===== Page extract =====
It's that time again!

The Million Words update for week 12 is available.

Watch it here, or you can find the YouTube link and transcript below.

Or, if you prefer YouTube, you can watch it here:



Go Ahead, Punk...Make My Morning: MWP week 12


SHOOT IN KITCHEN: Grinder, beans, aeropress, blender, sip, Ahhhhh....

Every morning I have a pick me up that really sets me up for success.

No, I'm not going to try to sell you a branded line of coffee beans or convince you that my bulletproof coffee is the best.

A glass of water and my first coffee of the day are SUPER. I absolutely love that morning ritual.

But the thing that REALLY gets me going and keeps me on the right track is my daily journaling practice.

Let's talk about that, and I'll let you know how things went in week twelve of...


Welcome to week twelve of the Million Words Project. I'm Eric Sheridan Wyatt, and I've challenged myself to write one million new words in twelve months.

Each week, I post an update of my progress in my million words challenge, and along the way I share some of the ups and downs of my writing and creative life.

Hopefully, you'll find something here to help inspire or challenge you to pursue your own creative vision, or motivate you to pursue some meaningful and purposeful Big Thing project you've been putting off for far too long.

If you'd like to know more about me, or the Million Words Project, there are plenty of links in the show notes.

For now though, let's get on with this week's update.


Week Twelve was a "front loaded" week, because my schedule for the weekend was taken with a two day trip to Tennessee to visit with a friend we haven't seen in about a year. I wanted to be sure to get my words in, early, so I did a little bit of the Hemingway method.

Famously, when Hemingway was in Key West or Cuba, he really didn't want to spend his time writing. He wanted to fish.

So, the story goes, he would trick himself into writing by setting a word goal, and telling himself he could go fishing once he'd met his goal for the day.

This sort of "carrot and stick" approach to creativity seems counter-intuitive, but I've found it can work, under limited circumstances. For me, it doesn't usually work over a long period of time, but when there is a deadline or I've found it really hard to find internal motivation, I will sometimes rely on this method of encouraging myself to do the writing by rewarding myself with something once I hit a target.

In this case, my carrot and stick were pretty simple: I had a new guitar arriving, and I told myself I would not unbox the guitar until I hit my goal on Tuesday, and I wouldn't play the guitar until I'd hit the goal on Wednesday.

Pulling up the numbers for week twelve, you can see the Hemingway method worked.

The total new words written for the week was twenty-two thousand forty-five. And, there was a nice distribution. I was a little heavy in the Life Document, compared to the six-thousand or so words that I'm shooting for in that area.

But, if we switch over to the Charts, you'll see that the percentage of the total words written that are in the Life Document category is now less than 50%.
=====
The exercise
Please copy everything in the Million Words update from "Each week, I" down to "this week's update.", substituting "report" for "update" wherever it occurs.
===== Information supplied =====
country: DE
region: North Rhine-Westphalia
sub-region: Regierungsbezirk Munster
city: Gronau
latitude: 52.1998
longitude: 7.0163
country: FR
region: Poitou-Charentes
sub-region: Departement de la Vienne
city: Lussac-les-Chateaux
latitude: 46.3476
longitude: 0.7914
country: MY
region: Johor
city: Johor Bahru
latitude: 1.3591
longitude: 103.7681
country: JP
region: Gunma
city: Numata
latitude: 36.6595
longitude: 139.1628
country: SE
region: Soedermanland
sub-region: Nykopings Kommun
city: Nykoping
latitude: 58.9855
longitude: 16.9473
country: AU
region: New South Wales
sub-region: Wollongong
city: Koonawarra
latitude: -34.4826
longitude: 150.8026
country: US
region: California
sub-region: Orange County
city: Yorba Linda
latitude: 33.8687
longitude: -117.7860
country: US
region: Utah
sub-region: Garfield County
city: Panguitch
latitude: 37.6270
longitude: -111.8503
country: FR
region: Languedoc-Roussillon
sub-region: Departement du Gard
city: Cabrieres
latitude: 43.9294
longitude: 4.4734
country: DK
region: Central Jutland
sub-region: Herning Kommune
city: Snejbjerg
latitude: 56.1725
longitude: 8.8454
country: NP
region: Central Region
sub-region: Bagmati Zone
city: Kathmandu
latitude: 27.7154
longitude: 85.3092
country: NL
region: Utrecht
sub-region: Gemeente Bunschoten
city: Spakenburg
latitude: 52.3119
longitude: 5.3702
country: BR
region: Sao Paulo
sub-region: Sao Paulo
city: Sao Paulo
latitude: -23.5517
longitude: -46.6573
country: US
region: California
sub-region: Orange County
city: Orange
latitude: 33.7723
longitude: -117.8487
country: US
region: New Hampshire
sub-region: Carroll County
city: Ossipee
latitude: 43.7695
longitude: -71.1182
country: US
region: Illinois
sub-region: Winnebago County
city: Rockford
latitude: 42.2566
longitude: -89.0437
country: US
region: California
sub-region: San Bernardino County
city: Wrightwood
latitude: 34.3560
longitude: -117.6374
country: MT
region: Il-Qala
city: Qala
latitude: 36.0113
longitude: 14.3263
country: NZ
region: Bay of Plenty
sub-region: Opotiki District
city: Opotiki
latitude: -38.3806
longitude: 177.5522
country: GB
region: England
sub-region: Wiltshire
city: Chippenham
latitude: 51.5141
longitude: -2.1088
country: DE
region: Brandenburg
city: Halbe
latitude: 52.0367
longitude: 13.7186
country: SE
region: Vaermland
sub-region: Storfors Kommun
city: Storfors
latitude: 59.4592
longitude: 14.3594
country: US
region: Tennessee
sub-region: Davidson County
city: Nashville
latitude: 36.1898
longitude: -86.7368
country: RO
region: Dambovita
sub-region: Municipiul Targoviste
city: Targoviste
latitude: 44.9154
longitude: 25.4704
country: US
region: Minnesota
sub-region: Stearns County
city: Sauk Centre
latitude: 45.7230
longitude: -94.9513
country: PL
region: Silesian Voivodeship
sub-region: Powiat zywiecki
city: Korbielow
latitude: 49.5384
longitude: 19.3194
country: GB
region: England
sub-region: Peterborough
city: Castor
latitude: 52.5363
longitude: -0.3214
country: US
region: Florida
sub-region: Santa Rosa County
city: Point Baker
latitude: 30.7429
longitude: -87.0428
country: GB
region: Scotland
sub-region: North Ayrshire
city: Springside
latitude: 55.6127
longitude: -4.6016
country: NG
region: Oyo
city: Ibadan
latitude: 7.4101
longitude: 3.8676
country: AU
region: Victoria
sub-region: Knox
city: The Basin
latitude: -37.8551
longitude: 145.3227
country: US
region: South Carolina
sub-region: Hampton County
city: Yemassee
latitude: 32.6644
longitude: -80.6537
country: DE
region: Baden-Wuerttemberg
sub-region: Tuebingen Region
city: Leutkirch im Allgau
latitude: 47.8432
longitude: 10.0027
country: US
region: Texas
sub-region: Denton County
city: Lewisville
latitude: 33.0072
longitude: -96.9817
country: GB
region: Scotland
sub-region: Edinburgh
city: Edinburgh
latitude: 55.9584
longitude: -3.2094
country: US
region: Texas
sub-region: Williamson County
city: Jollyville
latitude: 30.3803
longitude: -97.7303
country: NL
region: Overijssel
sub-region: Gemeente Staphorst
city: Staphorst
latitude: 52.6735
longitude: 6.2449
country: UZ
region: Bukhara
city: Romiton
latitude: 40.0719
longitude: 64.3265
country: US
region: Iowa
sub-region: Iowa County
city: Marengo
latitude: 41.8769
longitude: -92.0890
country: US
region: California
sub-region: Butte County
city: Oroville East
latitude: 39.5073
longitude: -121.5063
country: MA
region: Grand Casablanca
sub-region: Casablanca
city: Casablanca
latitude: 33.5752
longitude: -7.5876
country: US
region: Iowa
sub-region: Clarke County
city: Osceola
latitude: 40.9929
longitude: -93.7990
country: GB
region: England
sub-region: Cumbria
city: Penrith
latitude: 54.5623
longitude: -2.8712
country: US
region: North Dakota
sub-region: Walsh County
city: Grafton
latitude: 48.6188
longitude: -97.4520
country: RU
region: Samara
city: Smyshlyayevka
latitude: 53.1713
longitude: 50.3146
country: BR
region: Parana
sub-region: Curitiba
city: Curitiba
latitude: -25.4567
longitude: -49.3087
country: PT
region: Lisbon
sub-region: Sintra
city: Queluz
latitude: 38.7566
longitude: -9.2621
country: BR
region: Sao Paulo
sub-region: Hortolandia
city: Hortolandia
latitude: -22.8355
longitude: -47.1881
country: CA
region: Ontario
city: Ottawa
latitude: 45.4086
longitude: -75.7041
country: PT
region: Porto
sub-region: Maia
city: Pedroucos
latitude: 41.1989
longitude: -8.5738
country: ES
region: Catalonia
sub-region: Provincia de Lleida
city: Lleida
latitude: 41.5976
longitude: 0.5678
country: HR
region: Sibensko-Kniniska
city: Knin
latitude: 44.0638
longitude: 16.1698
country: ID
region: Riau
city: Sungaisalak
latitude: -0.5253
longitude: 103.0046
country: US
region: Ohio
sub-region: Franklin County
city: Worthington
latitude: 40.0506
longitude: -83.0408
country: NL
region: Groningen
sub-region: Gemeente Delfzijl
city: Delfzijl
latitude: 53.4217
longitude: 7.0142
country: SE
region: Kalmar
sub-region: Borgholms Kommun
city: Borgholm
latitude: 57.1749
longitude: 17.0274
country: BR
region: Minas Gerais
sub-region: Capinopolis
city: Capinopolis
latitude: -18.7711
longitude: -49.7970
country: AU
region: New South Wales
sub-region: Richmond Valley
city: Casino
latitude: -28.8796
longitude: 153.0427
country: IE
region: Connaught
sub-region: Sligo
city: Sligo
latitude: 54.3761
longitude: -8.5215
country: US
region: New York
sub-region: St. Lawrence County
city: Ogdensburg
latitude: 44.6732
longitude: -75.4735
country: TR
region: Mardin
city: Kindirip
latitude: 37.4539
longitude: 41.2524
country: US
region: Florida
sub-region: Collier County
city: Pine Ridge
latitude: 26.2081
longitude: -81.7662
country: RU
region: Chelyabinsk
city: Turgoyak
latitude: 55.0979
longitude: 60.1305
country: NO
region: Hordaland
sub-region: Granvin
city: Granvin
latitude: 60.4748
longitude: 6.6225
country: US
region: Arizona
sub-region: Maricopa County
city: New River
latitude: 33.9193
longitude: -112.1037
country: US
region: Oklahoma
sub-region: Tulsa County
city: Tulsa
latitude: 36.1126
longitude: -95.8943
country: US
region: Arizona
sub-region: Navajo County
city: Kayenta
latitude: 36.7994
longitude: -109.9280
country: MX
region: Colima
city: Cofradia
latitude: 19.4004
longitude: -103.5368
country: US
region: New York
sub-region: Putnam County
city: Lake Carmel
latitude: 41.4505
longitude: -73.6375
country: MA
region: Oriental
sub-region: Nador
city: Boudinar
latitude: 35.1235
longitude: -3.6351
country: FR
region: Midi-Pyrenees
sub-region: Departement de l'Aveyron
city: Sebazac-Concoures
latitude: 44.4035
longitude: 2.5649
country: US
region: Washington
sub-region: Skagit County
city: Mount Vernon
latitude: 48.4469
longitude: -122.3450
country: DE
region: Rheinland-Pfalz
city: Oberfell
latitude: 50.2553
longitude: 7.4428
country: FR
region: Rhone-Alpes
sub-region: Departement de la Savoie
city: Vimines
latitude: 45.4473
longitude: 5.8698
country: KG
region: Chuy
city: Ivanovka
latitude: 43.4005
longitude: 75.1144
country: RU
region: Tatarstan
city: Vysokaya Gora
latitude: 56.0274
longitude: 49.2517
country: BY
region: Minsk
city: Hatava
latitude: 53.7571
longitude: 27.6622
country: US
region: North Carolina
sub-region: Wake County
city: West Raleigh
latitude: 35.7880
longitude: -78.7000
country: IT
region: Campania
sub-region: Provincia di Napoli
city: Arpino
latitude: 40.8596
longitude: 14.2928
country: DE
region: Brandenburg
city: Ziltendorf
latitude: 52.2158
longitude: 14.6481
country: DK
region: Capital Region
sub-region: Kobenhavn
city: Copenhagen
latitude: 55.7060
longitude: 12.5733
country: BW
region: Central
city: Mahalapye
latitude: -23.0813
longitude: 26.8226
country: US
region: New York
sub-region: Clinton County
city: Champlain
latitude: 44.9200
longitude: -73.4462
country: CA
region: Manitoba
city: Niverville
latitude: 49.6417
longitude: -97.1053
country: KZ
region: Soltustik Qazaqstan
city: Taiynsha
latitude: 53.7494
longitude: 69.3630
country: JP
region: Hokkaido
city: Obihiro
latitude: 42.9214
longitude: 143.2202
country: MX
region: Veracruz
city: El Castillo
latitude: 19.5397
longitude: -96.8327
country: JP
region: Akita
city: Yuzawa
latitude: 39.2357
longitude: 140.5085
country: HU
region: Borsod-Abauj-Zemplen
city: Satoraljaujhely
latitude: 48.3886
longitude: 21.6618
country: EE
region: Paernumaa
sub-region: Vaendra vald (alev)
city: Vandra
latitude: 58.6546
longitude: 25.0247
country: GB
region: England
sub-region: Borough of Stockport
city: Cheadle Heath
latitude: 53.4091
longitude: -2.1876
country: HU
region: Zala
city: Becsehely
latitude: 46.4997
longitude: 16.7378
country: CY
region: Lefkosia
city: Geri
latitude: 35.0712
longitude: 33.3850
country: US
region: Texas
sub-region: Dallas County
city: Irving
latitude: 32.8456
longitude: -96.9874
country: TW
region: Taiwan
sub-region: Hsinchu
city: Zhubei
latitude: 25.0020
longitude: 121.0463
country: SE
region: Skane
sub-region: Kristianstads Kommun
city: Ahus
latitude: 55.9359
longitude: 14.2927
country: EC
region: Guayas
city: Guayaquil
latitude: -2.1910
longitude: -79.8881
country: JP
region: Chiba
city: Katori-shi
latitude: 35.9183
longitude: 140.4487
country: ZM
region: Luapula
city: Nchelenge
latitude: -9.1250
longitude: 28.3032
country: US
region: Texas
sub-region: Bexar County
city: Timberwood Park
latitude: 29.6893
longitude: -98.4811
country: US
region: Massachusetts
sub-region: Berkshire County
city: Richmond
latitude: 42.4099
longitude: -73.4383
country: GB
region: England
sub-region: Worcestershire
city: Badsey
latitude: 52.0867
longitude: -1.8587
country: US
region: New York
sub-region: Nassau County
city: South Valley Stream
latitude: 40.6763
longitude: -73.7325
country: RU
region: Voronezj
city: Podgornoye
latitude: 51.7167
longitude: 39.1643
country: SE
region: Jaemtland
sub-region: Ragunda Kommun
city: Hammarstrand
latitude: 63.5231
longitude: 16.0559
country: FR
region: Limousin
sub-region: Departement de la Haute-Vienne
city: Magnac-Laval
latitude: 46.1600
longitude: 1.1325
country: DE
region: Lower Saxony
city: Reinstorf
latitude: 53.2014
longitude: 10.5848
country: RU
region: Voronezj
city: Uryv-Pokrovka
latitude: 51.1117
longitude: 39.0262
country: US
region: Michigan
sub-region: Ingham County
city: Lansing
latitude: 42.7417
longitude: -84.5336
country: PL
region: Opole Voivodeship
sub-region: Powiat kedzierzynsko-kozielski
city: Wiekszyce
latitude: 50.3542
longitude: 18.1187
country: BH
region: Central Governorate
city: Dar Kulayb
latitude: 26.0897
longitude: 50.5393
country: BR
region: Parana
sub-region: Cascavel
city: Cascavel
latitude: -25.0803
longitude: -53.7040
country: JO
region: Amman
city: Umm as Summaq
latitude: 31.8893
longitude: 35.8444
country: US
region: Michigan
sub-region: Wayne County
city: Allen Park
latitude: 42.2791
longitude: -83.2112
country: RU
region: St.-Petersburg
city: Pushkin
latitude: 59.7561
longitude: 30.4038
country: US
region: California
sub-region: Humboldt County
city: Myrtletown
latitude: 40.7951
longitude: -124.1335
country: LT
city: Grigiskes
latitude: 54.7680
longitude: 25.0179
=====
The solution
Each week, I post an report of my progress in my million words challenge, and along the way I share some of the ups and downs of my writing and creative life.

Hopefully, you'll find something here to help inspire or challenge you to pursue your own creative vision, or motivate you to pursue some meaningful and purposeful Big Thing project you've been putting off for far too long.

If you'd like to know more about me, or the Million Words Project, there are plenty of links in the show notes.

For now though, let's get on with this week's report.